──────── Data for this exercise
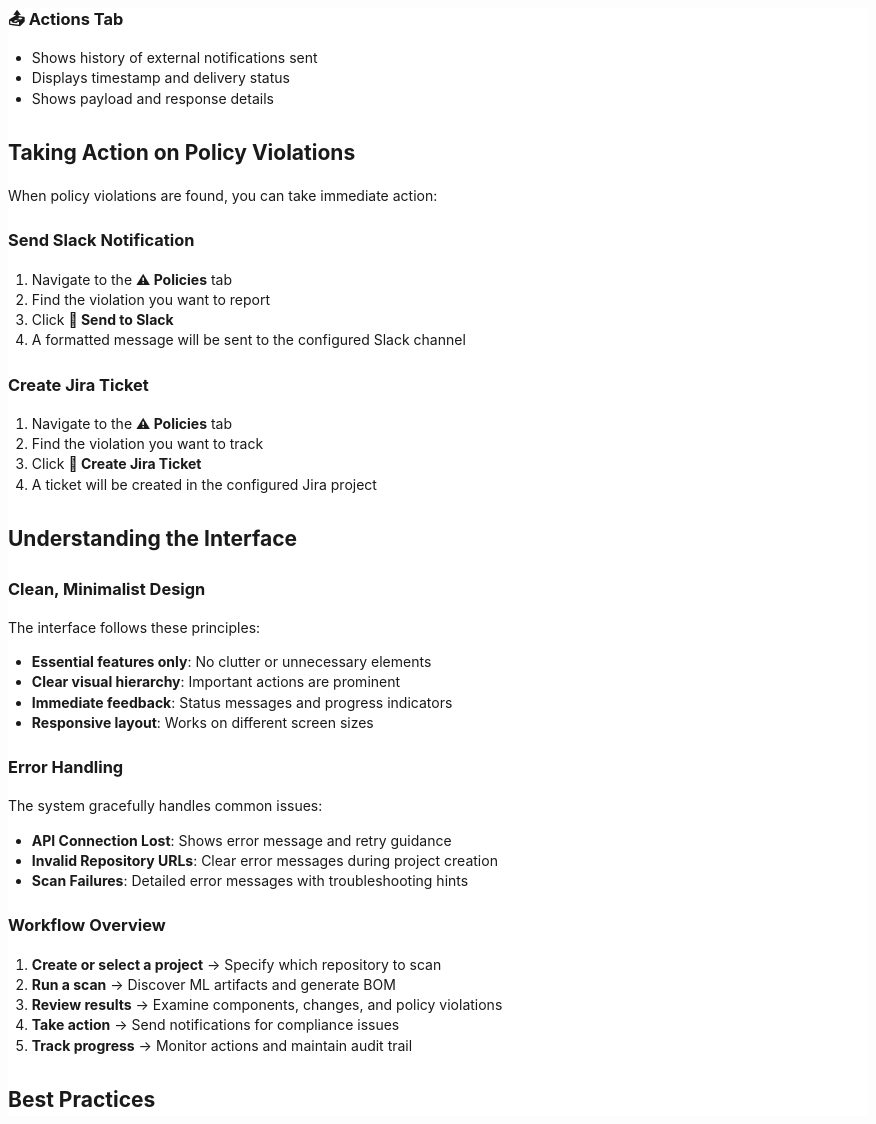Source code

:### 📤 Actions Tab

- Shows history of external notifications sent
- Displays timestamp and delivery status
- Shows payload and response details

## Taking Action on Policy Violations

When policy violations are found, you can take immediate action:

### Send Slack Notification

1. Navigate to the **⚠️ Policies** tab
2. Find the violation you want to report
3. Click **📢 Send to Slack**
4. A formatted message will be sent to the configured Slack channel

### Create Jira Ticket

1. Navigate to the **⚠️ Policies** tab  
2. Find the violation you want to track
3. Click **🎫 Create Jira Ticket**
4. A ticket will be created in the configured Jira project

## Understanding the Interface

### Clean, Minimalist Design

The interface follows these principles:
- **Essential features only**: No clutter or unnecessary elements
- **Clear visual hierarchy**: Important actions are prominent
- **Immediate feedback**: Status messages and progress indicators
- **Responsive layout**: Works on different screen sizes

### Error Handling

The system gracefully handles common issues:
- **API Connection Lost**: Shows error message and retry guidance
- **Invalid Repository URLs**: Clear error messages during project creation
- **Scan Failures**: Detailed error messages with troubleshooting hints

### Workflow Overview

1. **Create or select a project** → Specify which repository to scan
2. **Run a scan** → Discover ML artifacts and generate BOM
3. **Review results** → Examine components, changes, and policy violations
4. **Take action** → Send notifications for compliance issues
5. **Track progress** → Monitor actions and maintain audit trail

## Best Practices
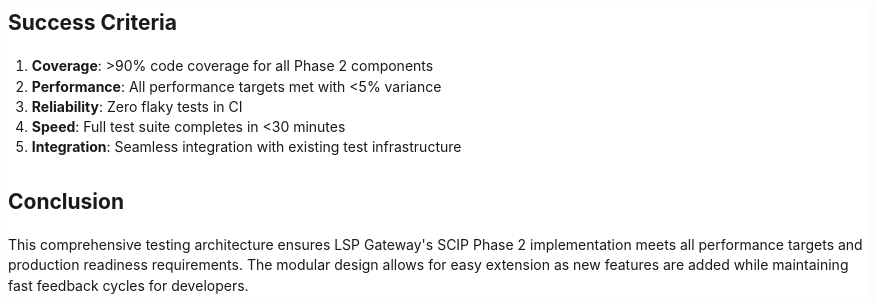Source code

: ## Success Criteria

1. **Coverage**: >90% code coverage for all Phase 2 components
2. **Performance**: All performance targets met with <5% variance
3. **Reliability**: Zero flaky tests in CI
4. **Speed**: Full test suite completes in <30 minutes
5. **Integration**: Seamless integration with existing test infrastructure

## Conclusion

This comprehensive testing architecture ensures LSP Gateway's SCIP Phase 2 implementation meets all performance targets and production readiness requirements. The modular design allows for easy extension as new features are added while maintaining fast feedback cycles for developers.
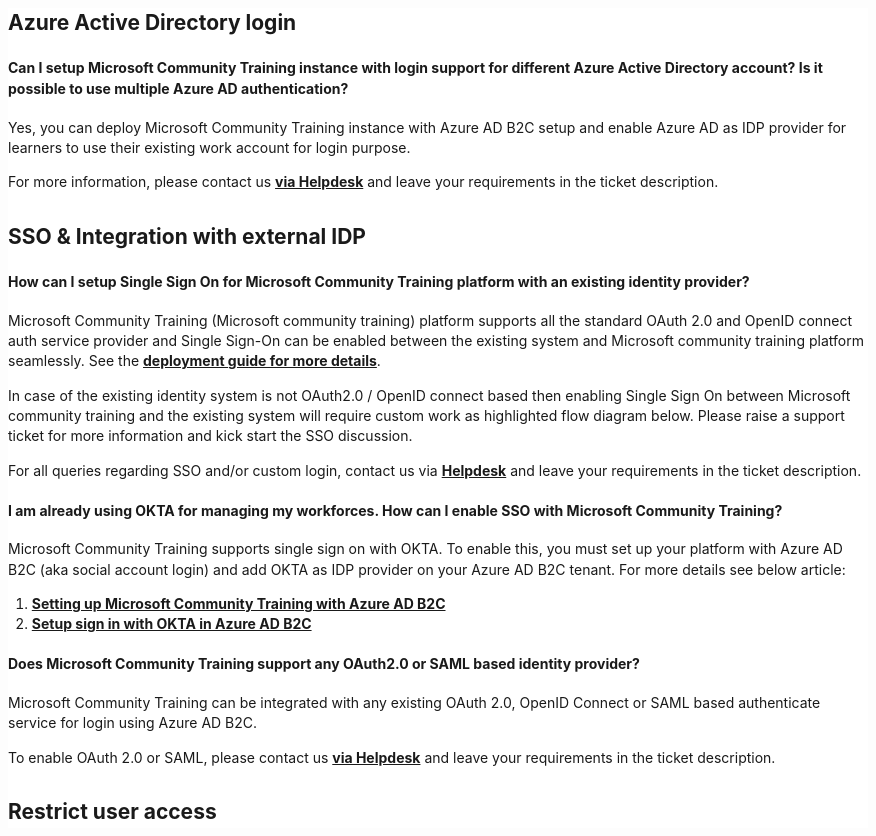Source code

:## Azure Active Directory login

#### Can I setup Microsoft Community Training instance with login support for different Azure Active Directory account? Is it possible to use multiple Azure AD authentication?
 
Yes, you can deploy Microsoft Community Training instance with Azure AD B2C setup and enable Azure AD as IDP provider for learners to use their existing work account for login purpose. 
 
For more information, please contact us [**via Helpdesk**](https://go.microsoft.com/fwlink/?linkid=2104630) and leave your requirements in the ticket description.


## SSO & Integration with external IDP

#### How can I setup Single Sign On for Microsoft Community Training platform with an existing identity provider?
Microsoft Community Training (Microsoft community training) platform supports all the standard OAuth 2.0 and OpenID connect auth service provider and Single Sign-On can be enabled between the existing system and Microsoft community training platform seamlessly. See the [**deployment guide for more details**](../infrastructure-management/install-your-platform-instance/4_configure-login-social-work-school-account#social-account-or-email-based-authentication). 

In case of the existing identity system is not OAuth2.0 / OpenID connect based then enabling Single Sign On between Microsoft community training and the existing system will require custom work as highlighted flow diagram below. Please raise a support ticket for more information and kick start the SSO discussion.   

For all queries regarding SSO and/or custom login, contact us via  **[Helpdesk]()** and leave your requirements in the ticket description. 



#### I am already using OKTA for managing my workforces. How can I enable SSO with Microsoft Community Training?
Microsoft Community Training supports single sign on with OKTA. To enable this, you must set up your platform with Azure AD B2C (aka social account login) and add OKTA as IDP provider on your Azure AD B2C tenant. For more details see below article:

1. [**Setting up Microsoft Community Training with Azure AD B2C**](../infrastructure-management/install-your-platform-instance/4_configure-login-social-work-school-account)
2. [**Setup sign in with OKTA in Azure AD B2C**](https://docs.microsoft.com/en-us/azure/active-directory-b2c/identity-provider-generic-openid-connect)

#### Does Microsoft Community Training support any OAuth2.0 or SAML based identity provider?
Microsoft Community Training can be integrated with any existing OAuth 2.0, OpenID Connect or SAML based authenticate service for login using Azure AD B2C. 

To enable OAuth 2.0 or SAML, please contact us [**via Helpdesk**](https://go.microsoft.com/fwlink/?linkid=2104630) and leave your requirements in the ticket description.


## Restrict user access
────────────────
• Your goal: Could you recast the data as a numbered list, starting at the very beginning of the data and ending at the line that contains "### Clean, Minimalist Design", with blank lines dropped and the pictures left out?

• Solution to this problem:
1. Source code
2. :### 📤 Actions Tab
3. - Shows history of external notifications sent
4. - Displays timestamp and delivery status
5. - Shows payload and response details
6. ## Taking Action on Policy Violations
7. When policy violations are found, you can take immediate action:
8. ### Send Slack Notification
9. 1. Navigate to the **⚠️ Policies** tab
10. 2. Find the violation you want to report
11. 3. Click **📢 Send to Slack**
12. 4. A formatted message will be sent to the configured Slack channel
13. ### Create Jira Ticket
14. 1. Navigate to the **⚠️ Policies** tab  
15. 2. Find the violation you want to track
16. 3. Click **🎫 Create Jira Ticket**
17. 4. A ticket will be created in the configured Jira project
18. ## Understanding the Interface
19. ### Clean, Minimalist Design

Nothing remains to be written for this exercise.